Purpose
 
The goal of the workshop is to bring together scientists from philosophy, psychology, and social neuroscience in order to advance our understanding of the status, structure, cognitive demands, and underlying neuronal mechanisms of joint attention and its function for social interaction and cognition.
Joint attention is the cognitive capacity to engage in triadic intentional relations, manifested, say by two people intentionally directing their attention toward an object, being mutually aware of this object being “shared” by attending to it. From the perspective of developmental psychology, joint attention plays a crucial role in the cognitive and social development of infants. At the age of around nine months, children show completely new intentional behaviors such as gaze following, pointing and trying to direct the attention of others – sometimes interpreted as precursors of social understanding and as important gateways for language development.
From a philosophical point of view, joint attention can be understood as one significant and complex form of intentionality as the general feature of being directed towards some object. There are simpler, merely dyadic forms of thus being directed, such as perceiving or grasping an object, and there are cognitively more demanding ones, especially the explicit directedness towards the mental representations of others, commonly called ‚mentalizing‘ or ‚theory of mind‘-capacity. Joint attention raises epistemological questions concerning (a) the kind of knowledge a child possesses and brings to bear in these situations, (b) the kind of mutual awareness in play, and (c) the emergence of mental capacities in the context of social interaction more generally.

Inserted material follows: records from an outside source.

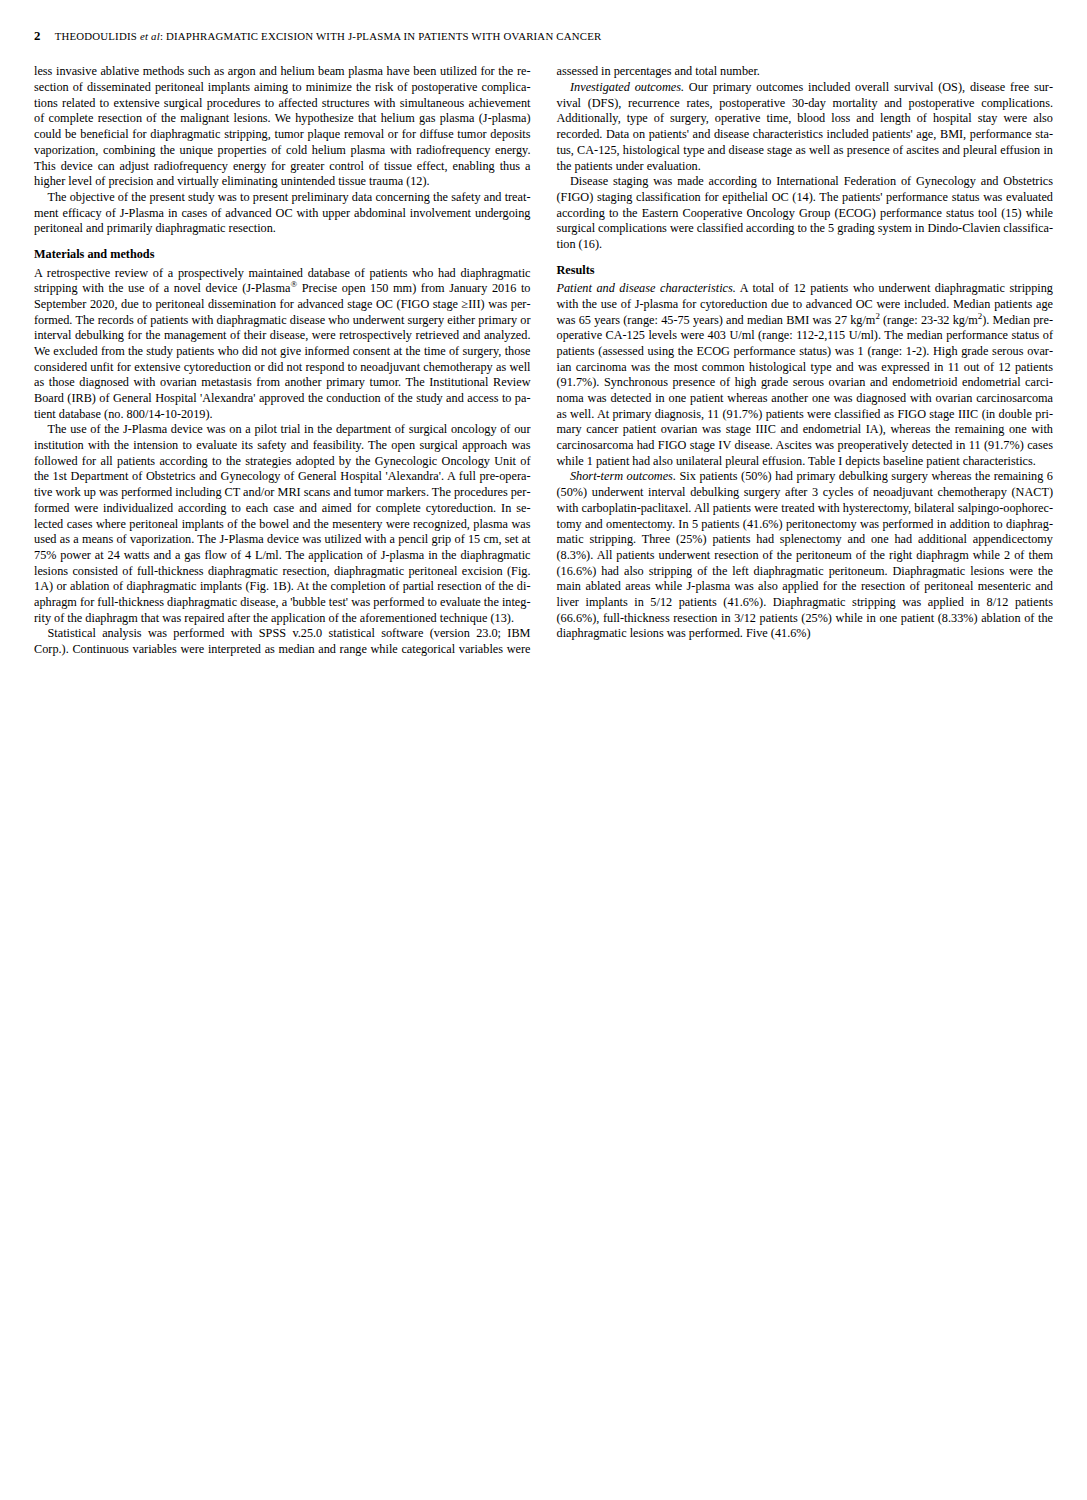2 THEODOULIDIS et al: DIAPHRAGMATIC EXCISION WITH J-PLASMA IN PATIENTS WITH OVARIAN CANCER
less invasive ablative methods such as argon and helium beam plasma have been utilized for the resection of disseminated peritoneal implants aiming to minimize the risk of postoperative complications related to extensive surgical procedures to affected structures with simultaneous achievement of complete resection of the malignant lesions. We hypothesize that helium gas plasma (J-plasma) could be beneficial for diaphragmatic stripping, tumor plaque removal or for diffuse tumor deposits vaporization, combining the unique properties of cold helium plasma with radiofrequency energy. This device can adjust radiofrequency energy for greater control of tissue effect, enabling thus a higher level of precision and virtually eliminating unintended tissue trauma (12).
The objective of the present study was to present preliminary data concerning the safety and treatment efficacy of J-Plasma in cases of advanced OC with upper abdominal involvement undergoing peritoneal and primarily diaphragmatic resection.
Materials and methods
A retrospective review of a prospectively maintained database of patients who had diaphragmatic stripping with the use of a novel device (J-Plasma® Precise open 150 mm) from January 2016 to September 2020, due to peritoneal dissemination for advanced stage OC (FIGO stage ≥III) was performed. The records of patients with diaphragmatic disease who underwent surgery either primary or interval debulking for the management of their disease, were retrospectively retrieved and analyzed. We excluded from the study patients who did not give informed consent at the time of surgery, those considered unfit for extensive cytoreduction or did not respond to neoadjuvant chemotherapy as well as those diagnosed with ovarian metastasis from another primary tumor. The Institutional Review Board (IRB) of General Hospital 'Alexandra' approved the conduction of the study and access to patient database (no. 800/14-10-2019).
The use of the J-Plasma device was on a pilot trial in the department of surgical oncology of our institution with the intension to evaluate its safety and feasibility. The open surgical approach was followed for all patients according to the strategies adopted by the Gynecologic Oncology Unit of the 1st Department of Obstetrics and Gynecology of General Hospital 'Alexandra'. A full pre-operative work up was performed including CT and/or MRI scans and tumor markers. The procedures performed were individualized according to each case and aimed for complete cytoreduction. In selected cases where peritoneal implants of the bowel and the mesentery were recognized, plasma was used as a means of vaporization. The J-Plasma device was utilized with a pencil grip of 15 cm, set at 75% power at 24 watts and a gas flow of 4 L/ml. The application of J-plasma in the diaphragmatic lesions consisted of full-thickness diaphragmatic resection, diaphragmatic peritoneal excision (Fig. 1A) or ablation of diaphragmatic implants (Fig. 1B). At the completion of partial resection of the diaphragm for full-thickness diaphragmatic disease, a 'bubble test' was performed to evaluate the integrity of the diaphragm that was repaired after the application of the aforementioned technique (13).
Statistical analysis was performed with SPSS v.25.0 statistical software (version 23.0; IBM Corp.). Continuous variables were interpreted as median and range while categorical variables were assessed in percentages and total number.
Investigated outcomes. Our primary outcomes included overall survival (OS), disease free survival (DFS), recurrence rates, postoperative 30-day mortality and postoperative complications. Additionally, type of surgery, operative time, blood loss and length of hospital stay were also recorded. Data on patients' and disease characteristics included patients' age, BMI, performance status, CA-125, histological type and disease stage as well as presence of ascites and pleural effusion in the patients under evaluation.
Disease staging was made according to International Federation of Gynecology and Obstetrics (FIGO) staging classification for epithelial OC (14). The patients' performance status was evaluated according to the Eastern Cooperative Oncology Group (ECOG) performance status tool (15) while surgical complications were classified according to the 5 grading system in Dindo-Clavien classification (16).
Results
Patient and disease characteristics. A total of 12 patients who underwent diaphragmatic stripping with the use of J-plasma for cytoreduction due to advanced OC were included. Median patients age was 65 years (range: 45-75 years) and median BMI was 27 kg/m2 (range: 23-32 kg/m2). Median preoperative CA-125 levels were 403 U/ml (range: 112-2,115 U/ml). The median performance status of patients (assessed using the ECOG performance status) was 1 (range: 1-2). High grade serous ovarian carcinoma was the most common histological type and was expressed in 11 out of 12 patients (91.7%). Synchronous presence of high grade serous ovarian and endometrioid endometrial carcinoma was detected in one patient whereas another one was diagnosed with ovarian carcinosarcoma as well. At primary diagnosis, 11 (91.7%) patients were classified as FIGO stage IIIC (in double primary cancer patient ovarian was stage IIIC and endometrial IA), whereas the remaining one with carcinosarcoma had FIGO stage IV disease. Ascites was preoperatively detected in 11 (91.7%) cases while 1 patient had also unilateral pleural effusion. Table I depicts baseline patient characteristics.
Short-term outcomes. Six patients (50%) had primary debulking surgery whereas the remaining 6 (50%) underwent interval debulking surgery after 3 cycles of neoadjuvant chemotherapy (NACT) with carboplatin-paclitaxel. All patients were treated with hysterectomy, bilateral salpingo-oophorectomy and omentectomy. In 5 patients (41.6%) peritonectomy was performed in addition to diaphragmatic stripping. Three (25%) patients had splenectomy and one had additional appendicectomy (8.3%). All patients underwent resection of the peritoneum of the right diaphragm while 2 of them (16.6%) had also stripping of the left diaphragmatic peritoneum. Diaphragmatic lesions were the main ablated areas while J-plasma was also applied for the resection of peritoneal mesenteric and liver implants in 5/12 patients (41.6%). Diaphragmatic stripping was applied in 8/12 patients (66.6%), full-thickness resection in 3/12 patients (25%) while in one patient (8.33%) ablation of the diaphragmatic lesions was performed. Five (41.6%)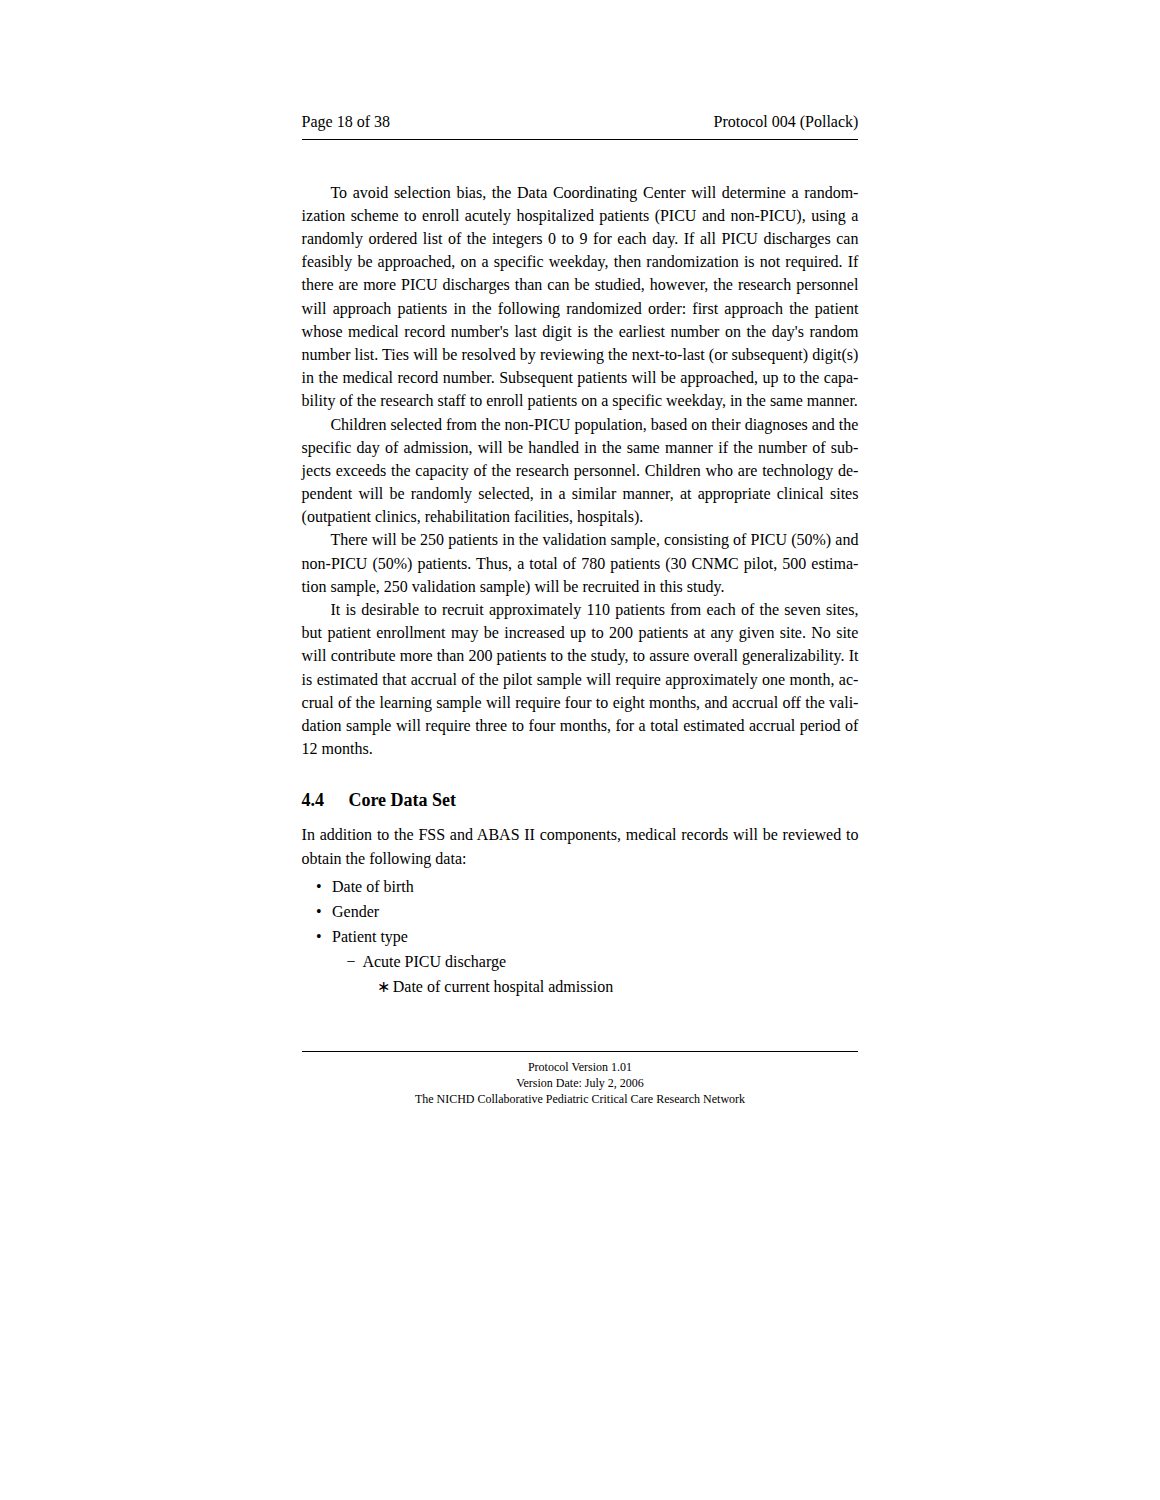Page 18 of 38
Protocol 004 (Pollack)
To avoid selection bias, the Data Coordinating Center will determine a randomization scheme to enroll acutely hospitalized patients (PICU and non-PICU), using a randomly ordered list of the integers 0 to 9 for each day. If all PICU discharges can feasibly be approached, on a specific weekday, then randomization is not required. If there are more PICU discharges than can be studied, however, the research personnel will approach patients in the following randomized order: first approach the patient whose medical record number's last digit is the earliest number on the day's random number list. Ties will be resolved by reviewing the next-to-last (or subsequent) digit(s) in the medical record number. Subsequent patients will be approached, up to the capability of the research staff to enroll patients on a specific weekday, in the same manner.
Children selected from the non-PICU population, based on their diagnoses and the specific day of admission, will be handled in the same manner if the number of subjects exceeds the capacity of the research personnel. Children who are technology dependent will be randomly selected, in a similar manner, at appropriate clinical sites (outpatient clinics, rehabilitation facilities, hospitals).
There will be 250 patients in the validation sample, consisting of PICU (50%) and non-PICU (50%) patients. Thus, a total of 780 patients (30 CNMC pilot, 500 estimation sample, 250 validation sample) will be recruited in this study.
It is desirable to recruit approximately 110 patients from each of the seven sites, but patient enrollment may be increased up to 200 patients at any given site. No site will contribute more than 200 patients to the study, to assure overall generalizability. It is estimated that accrual of the pilot sample will require approximately one month, accrual of the learning sample will require four to eight months, and accrual off the validation sample will require three to four months, for a total estimated accrual period of 12 months.
4.4 Core Data Set
In addition to the FSS and ABAS II components, medical records will be reviewed to obtain the following data:
Date of birth
Gender
Patient type
Acute PICU discharge
Date of current hospital admission
Protocol Version 1.01
Version Date: July 2, 2006
The NICHD Collaborative Pediatric Critical Care Research Network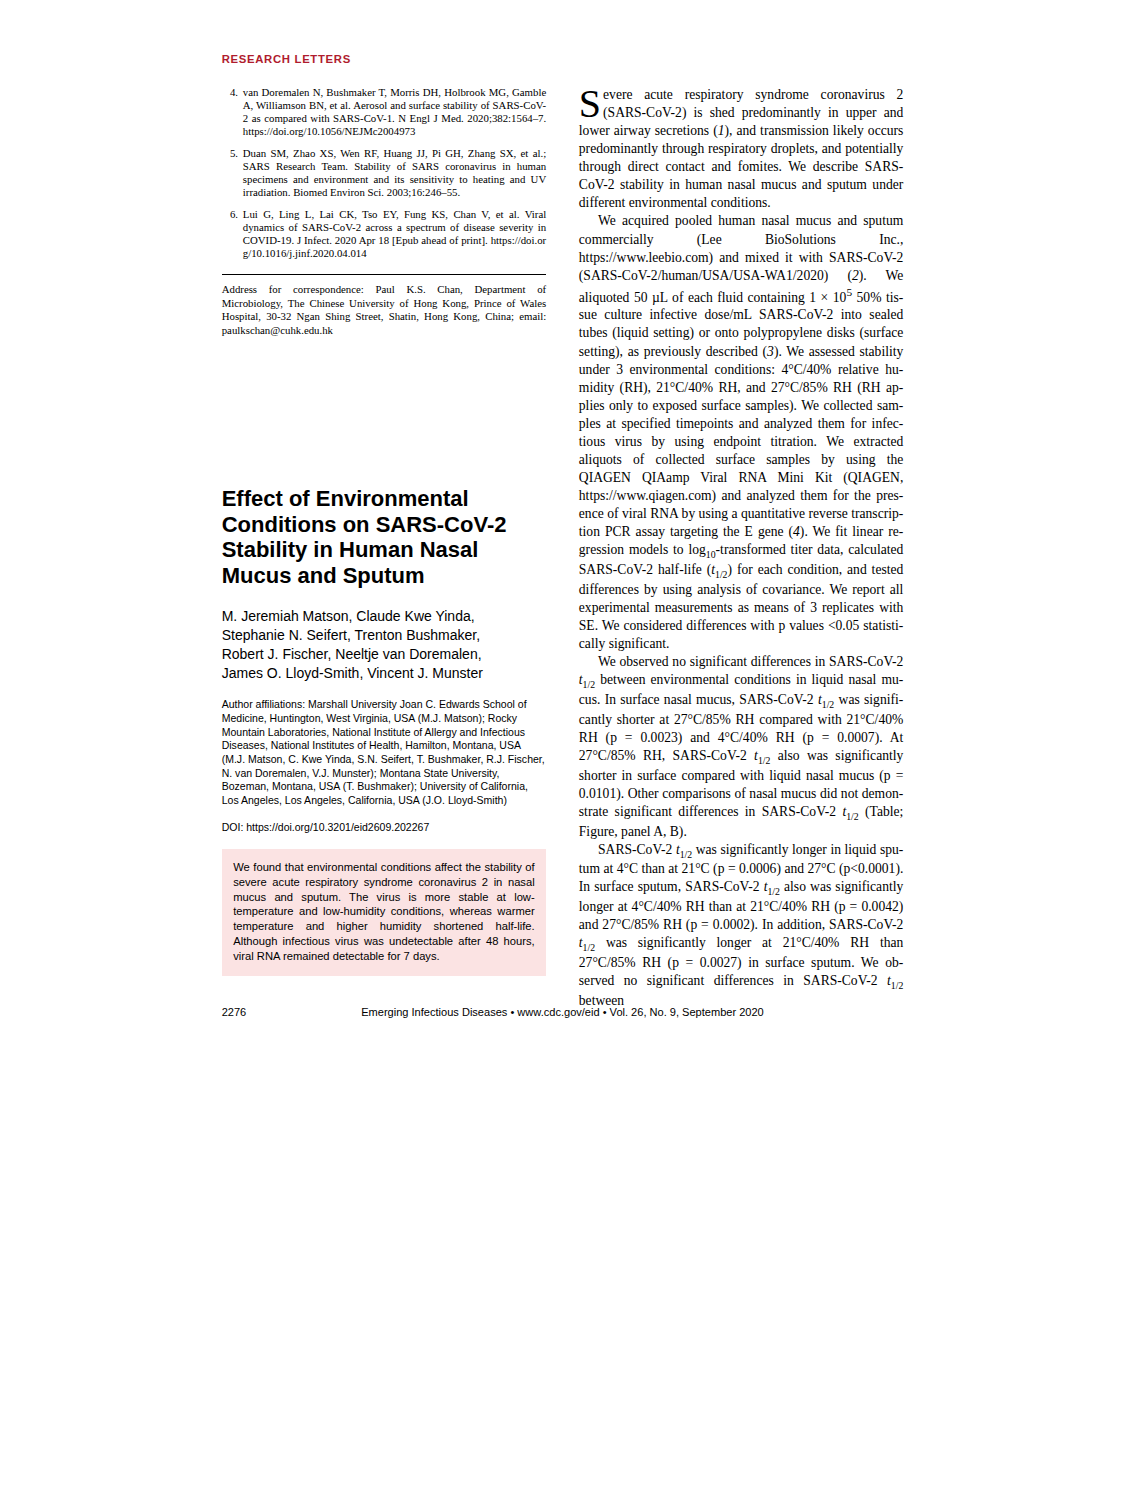RESEARCH LETTERS
4. van Doremalen N, Bushmaker T, Morris DH, Holbrook MG, Gamble A, Williamson BN, et al. Aerosol and surface stability of SARS-CoV-2 as compared with SARS-CoV-1. N Engl J Med. 2020;382:1564–7. https://doi.org/10.1056/NEJMc2004973
5. Duan SM, Zhao XS, Wen RF, Huang JJ, Pi GH, Zhang SX, et al.; SARS Research Team. Stability of SARS coronavirus in human specimens and environment and its sensitivity to heating and UV irradiation. Biomed Environ Sci. 2003;16:246–55.
6. Lui G, Ling L, Lai CK, Tso EY, Fung KS, Chan V, et al. Viral dynamics of SARS-CoV-2 across a spectrum of disease severity in COVID-19. J Infect. 2020 Apr 18 [Epub ahead of print]. https://doi.org/10.1016/j.jinf.2020.04.014
Address for correspondence: Paul K.S. Chan, Department of Microbiology, The Chinese University of Hong Kong, Prince of Wales Hospital, 30-32 Ngan Shing Street, Shatin, Hong Kong, China; email: paulkschan@cuhk.edu.hk
Effect of Environmental Conditions on SARS-CoV-2 Stability in Human Nasal Mucus and Sputum
M. Jeremiah Matson, Claude Kwe Yinda,
Stephanie N. Seifert, Trenton Bushmaker,
Robert J. Fischer, Neeltje van Doremalen,
James O. Lloyd-Smith, Vincent J. Munster
Author affiliations: Marshall University Joan C. Edwards School of Medicine, Huntington, West Virginia, USA (M.J. Matson); Rocky Mountain Laboratories, National Institute of Allergy and Infectious Diseases, National Institutes of Health, Hamilton, Montana, USA (M.J. Matson, C. Kwe Yinda, S.N. Seifert, T. Bushmaker, R.J. Fischer, N. van Doremalen, V.J. Munster); Montana State University, Bozeman, Montana, USA (T. Bushmaker); University of California, Los Angeles, Los Angeles, California, USA (J.O. Lloyd-Smith)
DOI: https://doi.org/10.3201/eid2609.202267
We found that environmental conditions affect the stability of severe acute respiratory syndrome coronavirus 2 in nasal mucus and sputum. The virus is more stable at low-temperature and low-humidity conditions, whereas warmer temperature and higher humidity shortened half-life. Although infectious virus was undetectable after 48 hours, viral RNA remained detectable for 7 days.
Severe acute respiratory syndrome coronavirus 2 (SARS-CoV-2) is shed predominantly in upper and lower airway secretions (1), and transmission likely occurs predominantly through respiratory droplets, and potentially through direct contact and fomites. We describe SARS-CoV-2 stability in human nasal mucus and sputum under different environmental conditions.
We acquired pooled human nasal mucus and sputum commercially (Lee BioSolutions Inc., https://www.leebio.com) and mixed it with SARS-CoV-2 (SARS-CoV-2/human/USA/USA-WA1/2020) (2). We aliquoted 50 µL of each fluid containing 1 × 105 50% tissue culture infective dose/mL SARS-CoV-2 into sealed tubes (liquid setting) or onto polypropylene disks (surface setting), as previously described (3). We assessed stability under 3 environmental conditions: 4°C/40% relative humidity (RH), 21°C/40% RH, and 27°C/85% RH (RH applies only to exposed surface samples). We collected samples at specified timepoints and analyzed them for infectious virus by using endpoint titration. We extracted aliquots of collected surface samples by using the QIAGEN QIAamp Viral RNA Mini Kit (QIAGEN, https://www.qiagen.com) and analyzed them for the presence of viral RNA by using a quantitative reverse transcription PCR assay targeting the E gene (4). We fit linear regression models to log10-transformed titer data, calculated SARS-CoV-2 half-life (t1/2) for each condition, and tested differences by using analysis of covariance. We report all experimental measurements as means of 3 replicates with SE. We considered differences with p values <0.05 statistically significant.
We observed no significant differences in SARS-CoV-2 t1/2 between environmental conditions in liquid nasal mucus. In surface nasal mucus, SARS-CoV-2 t1/2 was significantly shorter at 27°C/85% RH compared with 21°C/40% RH (p = 0.0023) and 4°C/40% RH (p = 0.0007). At 27°C/85% RH, SARS-CoV-2 t1/2 also was significantly shorter in surface compared with liquid nasal mucus (p = 0.0101). Other comparisons of nasal mucus did not demonstrate significant differences in SARS-CoV-2 t1/2 (Table; Figure, panel A, B).
SARS-CoV-2 t1/2 was significantly longer in liquid sputum at 4°C than at 21°C (p = 0.0006) and 27°C (p<0.0001). In surface sputum, SARS-CoV-2 t1/2 also was significantly longer at 4°C/40% RH than at 21°C/40% RH (p = 0.0042) and 27°C/85% RH (p = 0.0002). In addition, SARS-CoV-2 t1/2 was significantly longer at 21°C/40% RH than 27°C/85% RH (p = 0.0027) in surface sputum. We observed no significant differences in SARS-CoV-2 t1/2 between
2276
Emerging Infectious Diseases • www.cdc.gov/eid • Vol. 26, No. 9, September 2020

From the perspective of the social cognitive neurosciences, joint attention is of particular interest with respect to the investigation of the underlying neuronal mechanisms, which enable us – as essentially social creatures – to engage in skillful social interactions with other human beings. While the relevant mechanisms of the primate visual system have already been investigated extensively, our understanding of the specialized neural systems demarcating and enabling joint attention is still at its initial stage. At the workshop, experimental data about the specific neuronal mechanisms underlying joint attention will also be presented and discussed.